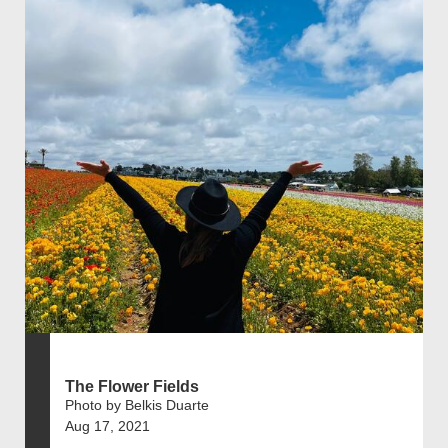
The Flower Fields
Photo by Belkis Duarte
Aug 17, 2021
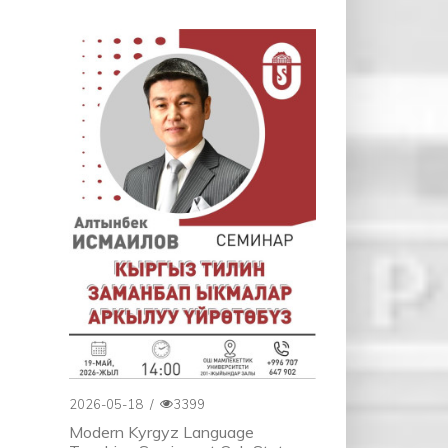
2026-05-18
/
3399
Modern Kyrgyz Language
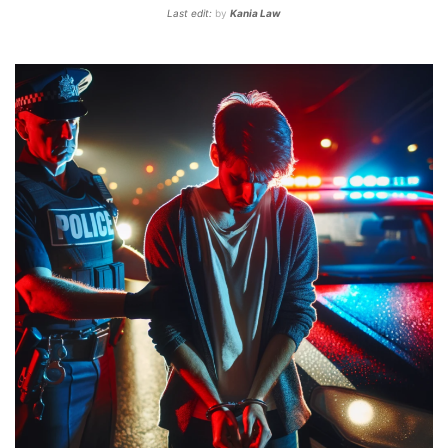
Last edit:
by
Kania Law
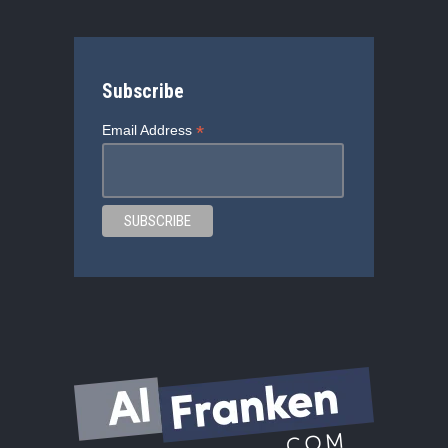
Subscribe
*
Email Address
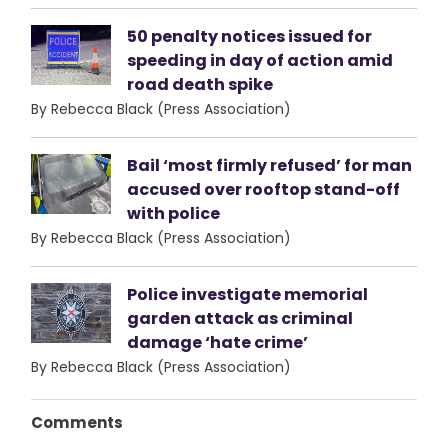
50 penalty notices issued for
speeding in day of action amid
road death spike
By Rebecca Black (Press Association)
Bail ‘most firmly refused’ for man
accused over rooftop stand-off
with police
By Rebecca Black (Press Association)
Police investigate memorial
garden attack as criminal
damage ‘hate crime’
By Rebecca Black (Press Association)
Comments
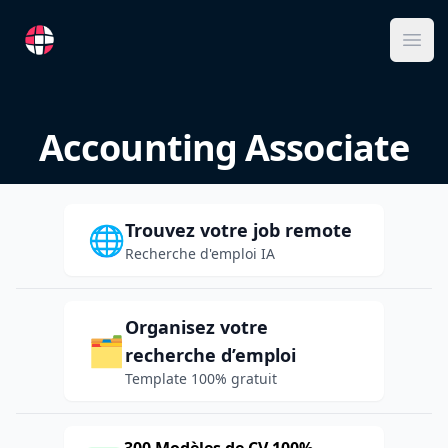
RemoteFR
Ope
Accounting Associate
Trouvez votre job remote
🌐
Recherche d'emploi IA
Organisez votre
🗂️
recherche d’emploi
Template 100% gratuit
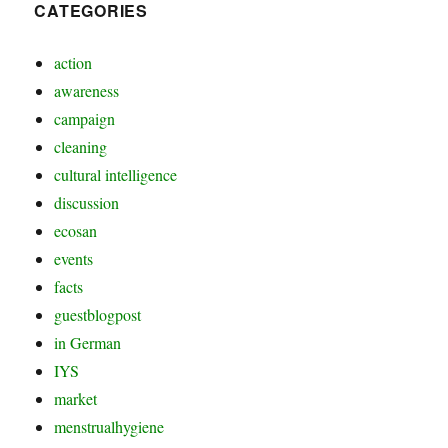
CATEGORIES
action
awareness
campaign
cleaning
cultural intelligence
discussion
ecosan
events
facts
guestblogpost
in German
IYS
market
menstrualhygiene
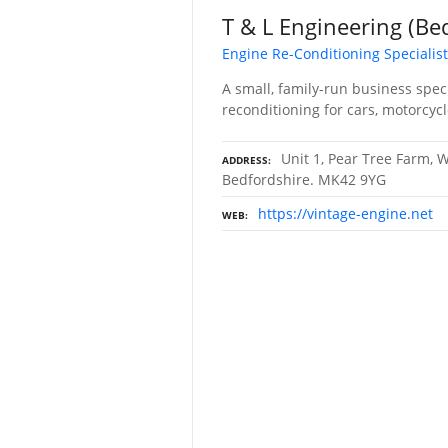
T & L Engineering (Be
Engine Re-Conditioning Specialis
A small, family-run business spec
reconditioning for cars, motorcycl
Unit 1, Pear Tree Farm, W
ADDRESS
Bedfordshire. MK42 9YG
https://vintage-engine.net
WEB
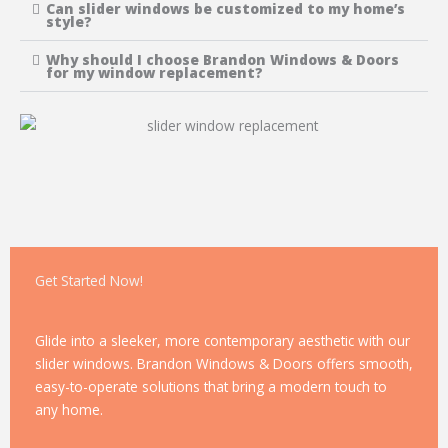
Can slider windows be customized to my home’s
style?
Why should I choose Brandon Windows & Doors
for my window replacement?
Get Started Now!
Glide into a sleeker, more contemporary aesthetic with our
slider windows. Brandon Windows & Doors offers smooth,
easy-to-operate solutions that bring a modern touch to
any home.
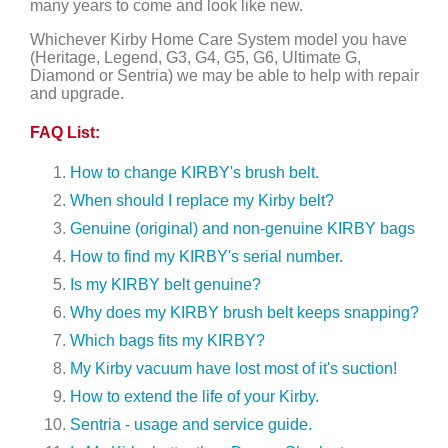
many years to come and look like new.
Whichever Kirby Home Care System model you have
(Heritage, Legend, G3, G4, G5, G6, Ultimate G,
Diamond or Sentria) we may be able to help with repair
and upgrade.
FAQ List:
How to change KIRBY's brush belt.
When should I replace my Kirby belt?
Genuine (original) and non-genuine KIRBY bags
How to find my KIRBY's serial number.
Is my KIRBY belt genuine?
Why does my KIRBY brush belt keeps snapping?
Which bags fits my KIRBY?
My Kirby vacuum have lost most of it's suction!
How to extend the life of your Kirby.
Sentria - usage and service guide.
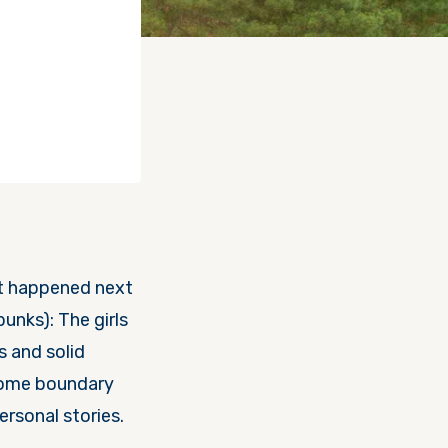
at happened next
bunks): The girls
s and solid
 some boundary
rsonal stories.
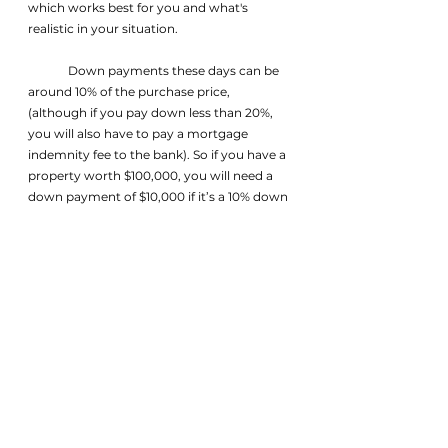
which works best for you and what's 
realistic in your situation.
	Down payments these days can be 
around 10% of the purchase price, 
(although if you pay down less than 20%, 
you will also have to pay a mortgage 
indemnity fee to the bank). So if you have a 
property worth $100,000, you will need a 
down payment of $10,000 if it’s a 10% down 
payment. The percentage required to be 
paid down may vary by bank or lending 
institution, but ultimately the seller of the 
property decides how much they want you 
to put down. This is why a preapproval 
early on is crucial to make sure that you’re 
not wasting your time, as well as the 
seller’s, viewing properties that you 
wouldn’t be able to afford a mortgage
on.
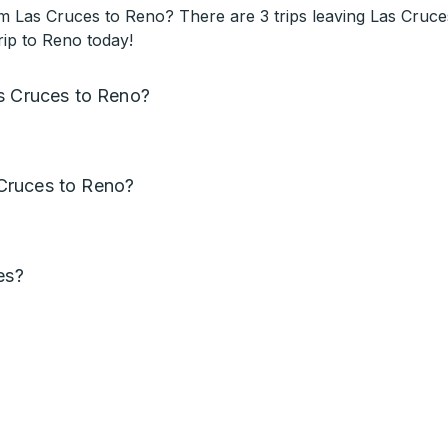
 Las Cruces to Reno? There are 3 trips leaving Las Cruces
rip to Reno today!
as Cruces to Reno?
Cruces to Reno?
es?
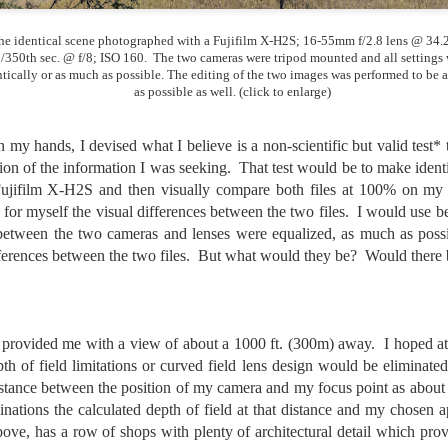
5% (on July 4th my backyard weather station recorded a high
mperature of 102º F and a Heat Index of 130º F! In my 53 years in
he identical scene photographed with a Fujifilm X-H2S; 16-55mm f/2.8 lens @ 34
rginia I cannot remember reaching that temperature nor Heat Index).
/350th sec. @ f/8; ISO 160. The two cameras were tripod mounted and all settings
ntically or as much as possible. The editing of the two images was performed to be a
as possible as well. (click to enlarge)
An Interesting Experiment; Making The Same
UL
 my hands, I devised what I believe is a non-scientific but valid test*
14
Photographs With Cameras From 4mp to 40mp; Can
on of the information I was seeking. That test would be to make iden
You Tell The Difference?
jifilm X-H2S and then visually compare both files at 100% on my
for myself the visual differences between the two files. I would use b
he other day I was retrieving something from one of my bookcases. In
 between the two cameras and lenses were equalized, as much as poss
e bookcase, along with (of course) books, on a couple of shelves I
ve a small display set up of old film and digital cameras, light meters,
fferences between the two files. But what would they be? Would there 
ld film and other accessories from my past. Just keepsakes from my
rlier photography days all the way back to the first camera I received
 a 10-12 year old.
t provided me with a view of about a 1000 ft. (300m) away. I hoped at 
pth of field limitations or curved field lens design would be elimina
This Is My 2000th Post! Thank You.
UL
istance between the position of my camera and my focus point as about
10
I can hardly believe it! This is the 2000th post I've written for this
ations the calculated depth of field at that distance and my chosen ap
blog. Wow! I had no idea it would go on this long. This is
bove, has a row of shops with plenty of architectural detail which pro
mazing! How could it be?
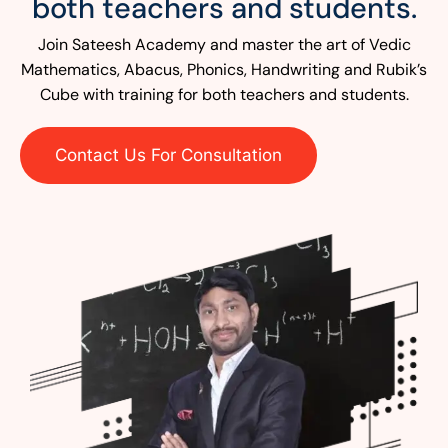
both teachers and students.
Join Sateesh Academy and master the art of Vedic
Mathematics, Abacus, Phonics, Handwriting and Rubik’s
Cube with training for both teachers and students.
Contact Us For Consultation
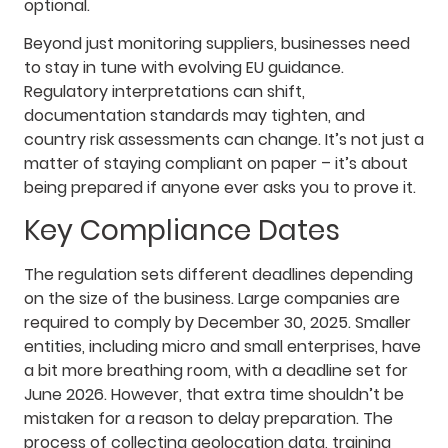
optional.
Beyond just monitoring suppliers, businesses need
to stay in tune with evolving EU guidance.
Regulatory interpretations can shift,
documentation standards may tighten, and
country risk assessments can change. It’s not just a
matter of staying compliant on paper – it’s about
being prepared if anyone ever asks you to prove it.
Key Compliance Dates
The regulation sets different deadlines depending
on the size of the business. Large companies are
required to comply by December 30, 2025. Smaller
entities, including micro and small enterprises, have
a bit more breathing room, with a deadline set for
June 2026. However, that extra time shouldn’t be
mistaken for a reason to delay preparation. The
process of collecting geolocation data, training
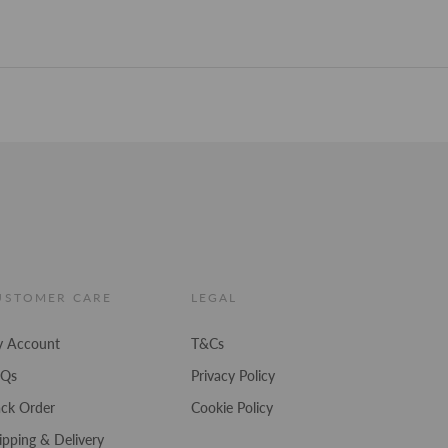
stars
USTOMER CARE
LEGAL
 Account
T&Cs
AQs
Privacy Policy
ack Order
Cookie Policy
ipping & Delivery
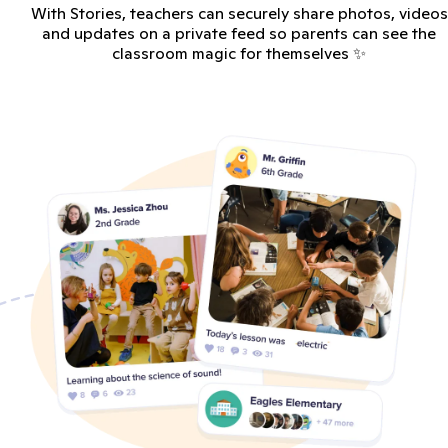
With Stories, teachers can securely share photos, videos
and updates on a private feed so parents can see the
classroom magic for themselves ✨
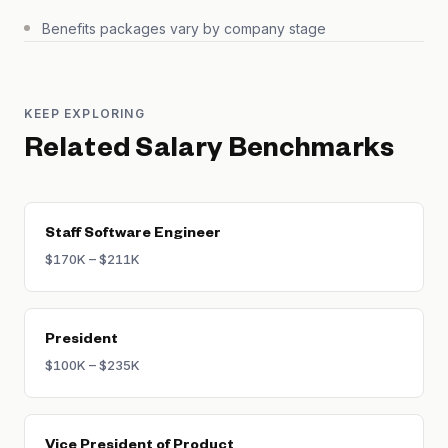
Benefits packages vary by company stage
KEEP EXPLORING
Related Salary Benchmarks
Staff Software Engineer
$170K – $211K
President
$100K – $235K
Vice President of Product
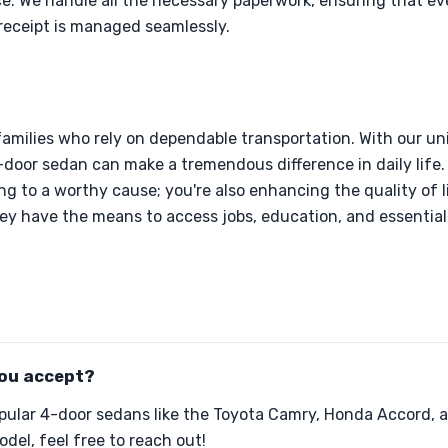
ce. We handle all the necessary paperwork, ensuring that ev
receipt is managed seamlessly.
families who rely on dependable transportation. With our u
4-door sedan can make a tremendous difference in daily life
ng to a worthy cause; you're also enhancing the quality of l
ey have the means to access jobs, education, and essential 
ou accept?
pular 4-door sedans like the Toyota Camry, Honda Accord, a
del, feel free to reach out!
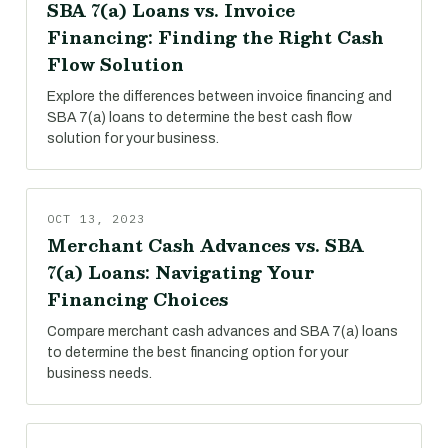
SBA 7(a) Loans vs. Invoice
Financing: Finding the Right Cash
Flow Solution
Explore the differences between invoice financing and
SBA 7(a) loans to determine the best cash flow
solution for your business.
OCT 13, 2023
Merchant Cash Advances vs. SBA
7(a) Loans: Navigating Your
Financing Choices
Compare merchant cash advances and SBA 7(a) loans
to determine the best financing option for your
business needs.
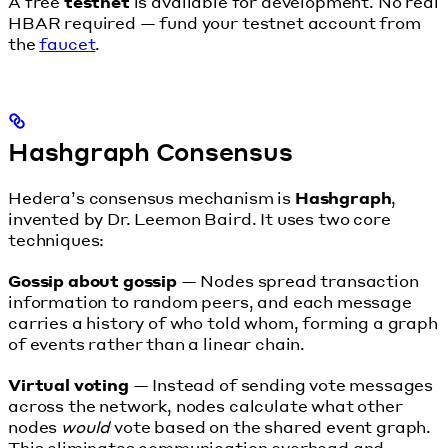
A free
testnet
is available for development. No real
HBAR required — fund your testnet account from
the
faucet
.
Hashgraph Consensus
Hedera’s consensus mechanism is
Hashgraph
,
invented by Dr. Leemon Baird. It uses two core
techniques:
Gossip about gossip
— Nodes spread transaction
information to random peers, and each message
carries a history of who told whom, forming a graph
of events rather than a linear chain.
Virtual voting
— Instead of sending vote messages
across the network, nodes calculate what other
nodes
would
vote based on the shared event graph.
This eliminates communication overhead and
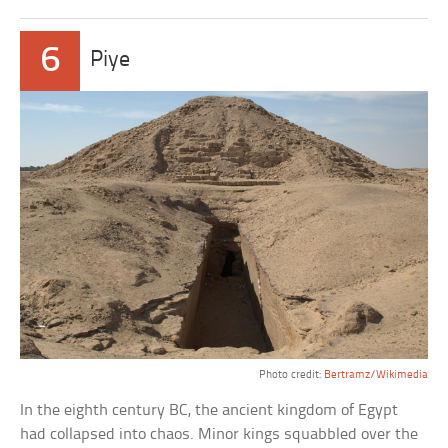
6
Piye
Photo credit:
Bertramz/Wikimedia
In the eighth century BC, the ancient kingdom of Egypt
had collapsed into chaos. Minor kings squabbled over the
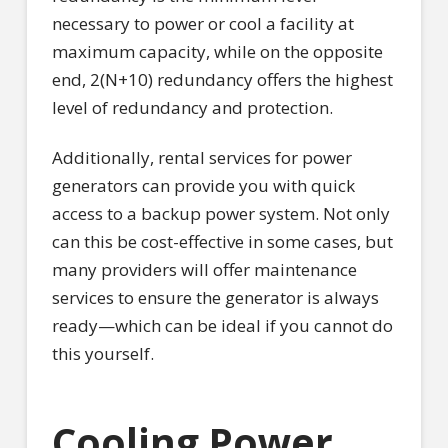
necessary to power or cool a facility at
maximum capacity, while on the opposite
end, 2(N+10) redundancy offers the highest
level of redundancy and protection.
Additionally, rental services for power
generators can provide you with quick
access to a backup power system. Not only
can this be cost-effective in some cases, but
many providers will offer maintenance
services to ensure the generator is always
ready—which can be ideal if you cannot do
this yourself.
Cooling Power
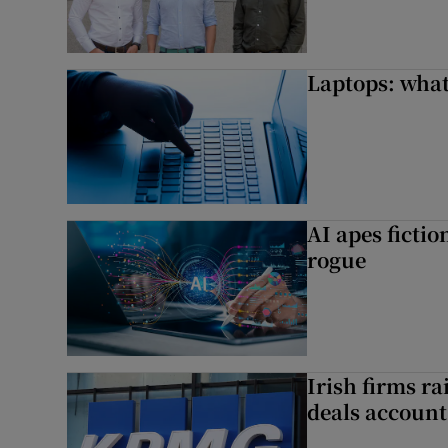
Laptops: what
AI apes ficti
rogue
Irish firms r
deals account 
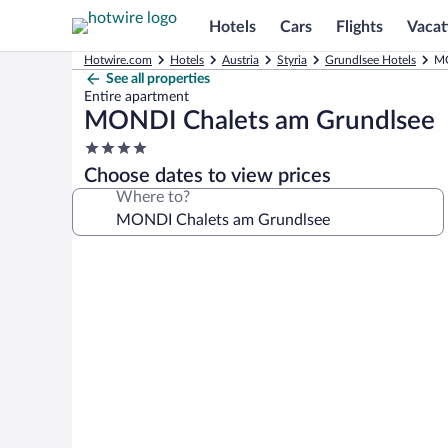
Hotels
Cars
Flights
Vacat
Hotwire.com
Hotels
Austria
Styria
Grundlsee Hotels
MO
See all properties
Entire apartment
MONDI Chalets am Grundlsee
4.0
star
Choose dates to view prices
property
Where to?
Photo
gallery
for
MONDI
Chalets
am
Grundlsee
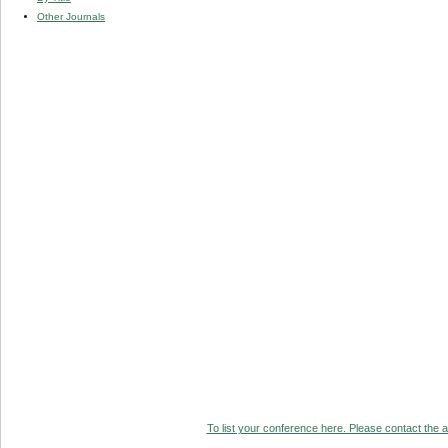
Other Journals
To list your conference here. Please contact the ad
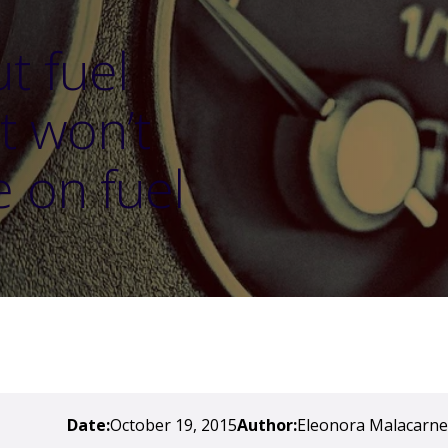
t fuel
t won’t
e on fuel
Date:
October 19, 2015
Author:
Eleonora Malacarne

> [EXERCISE AIM]: Look through the entries above; copy every line holding the string "make".

> [THE ANSWER]:
early on is crucial to make sure that you’re 
on of the information I was seeking. That test would be to make iden
4-door sedan can make a tremendous difference in daily life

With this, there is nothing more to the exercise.